The La Nina pattern, linked to one the most extreme weather years on record in 2011 in the U.S., is forecast to fade away this spring according to the National Oceanic and Atmospheric Administration (NOAA).
La Nina is characterized by cooler than average waters in the equatorial Pacific, and NOAA finds the seas are warming in the eastern Pacific.
“A majority of models predict La Niña to weaken through the rest of the Northern Hemisphere winter 2011-12, and then to dissipate during the spring 2012,” NOAA wrote in an advisory released today.
Via NOAA’s Environmental Visualization Laboratory: NOAA’s POES satellites measure the temperature of the ocean surface - one of the primary indicators of the El Niño-Southern Oscillation (the climate cycle that changes between El Niño and La Niña every few years). This time-series shows the evolution of the most recent La Niña, which is currently weakening in intensity.
La Ninas often feature a strong northern jet stream in the U.S., which drives cold, stormy weather into the northern tier while dry, warm conditions bubble up in the South Central and Southwest. 2011’s La Nina pattern was tied to the historic drought conditions in Texas and flooding from the northern Plains through the Mississippi Valley. Not to mention, the pattern promoted highly volatile conditions at the intersection of the cold/wet and warm/dry extremes, leading to the historic tornado season from the Midwest to Southeast.

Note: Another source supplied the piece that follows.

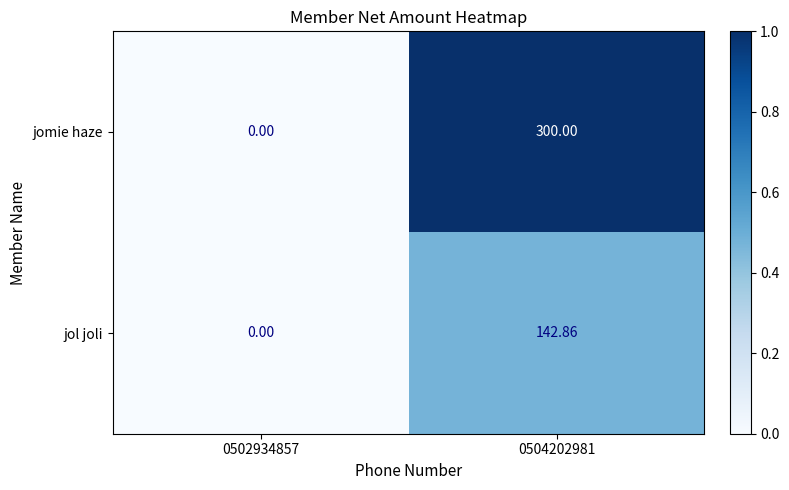

Which series has the largest range (max minus min)?

jomie haze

NOAA cautions, that although La Nina is likely to conclude this spring, its impacts may linger:
....we expect La Niña impacts to continue even as the episode weakens. Over the U.S. during February - April 2012, there is an increased chance of above-average temperatures across the south-central and southeastern U.S., and below-average temperatures in the northwestern U.S. Also, above-average precipitation is favored across most of the northern tier of states (except the north-central U.S.) and in the Ohio and Tennessee Valleys, and drier-than-average conditions are more likely across the southern tier of the U.S.
In other words, through the first half of 2012, we might see a continuation of the kinds of weather extremes that plagued 2011. Perhaps by the summer, a different regime will settle in.